==== Study material
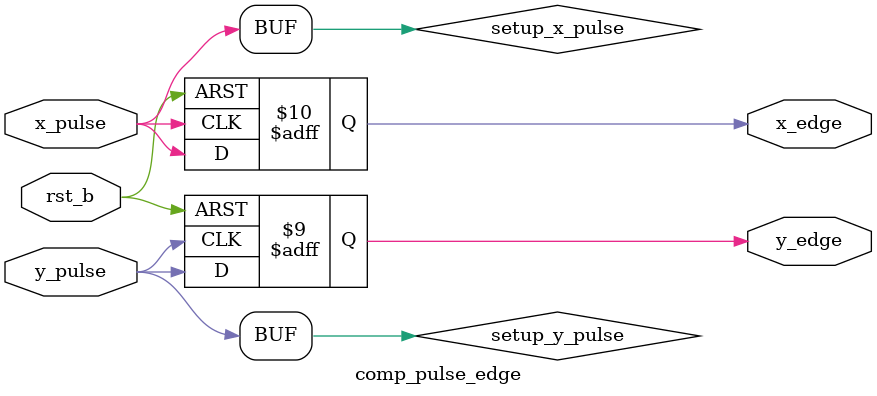
<source format=sv>
module comp_pulse_edge (
	input rst_b,
	input logic x_pulse,
	input logic y_pulse,
	output logic x_edge,
	output logic y_edge	
);

logic setup_x_pulse,setup_y_pulse;

assign setup_x_pulse = ~(~x_pulse);
assign setup_y_pulse = ~(~y_pulse);

always_ff @(posedge setup_x_pulse, negedge rst_b) begin
    if (~rst_b)
        x_edge <= 'b0;
    else
        x_edge <= x_pulse;
end

always_ff @(posedge setup_y_pulse, negedge rst_b) begin
    if (~rst_b)
        y_edge <= 'b0;
    else
        y_edge <= y_pulse;
end


endmodule
</source>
========
Problem details -
Please write out all the data again word for word, but not the pictures.

Result of this exercise -
<source format=sv>
module comp_pulse_edge (
	input rst_b,
	input logic x_pulse,
	input logic y_pulse,
	output logic x_edge,
	output logic y_edge	
);

logic setup_x_pulse,setup_y_pulse;

assign setup_x_pulse = ~(~x_pulse);
assign setup_y_pulse = ~(~y_pulse);

always_ff @(posedge setup_x_pulse, negedge rst_b) begin
    if (~rst_b)
        x_edge <= 'b0;
    else
        x_edge <= x_pulse;
end

always_ff @(posedge setup_y_pulse, negedge rst_b) begin
    if (~rst_b)
        y_edge <= 'b0;
    else
        y_edge <= y_pulse;
end


endmodule
</source>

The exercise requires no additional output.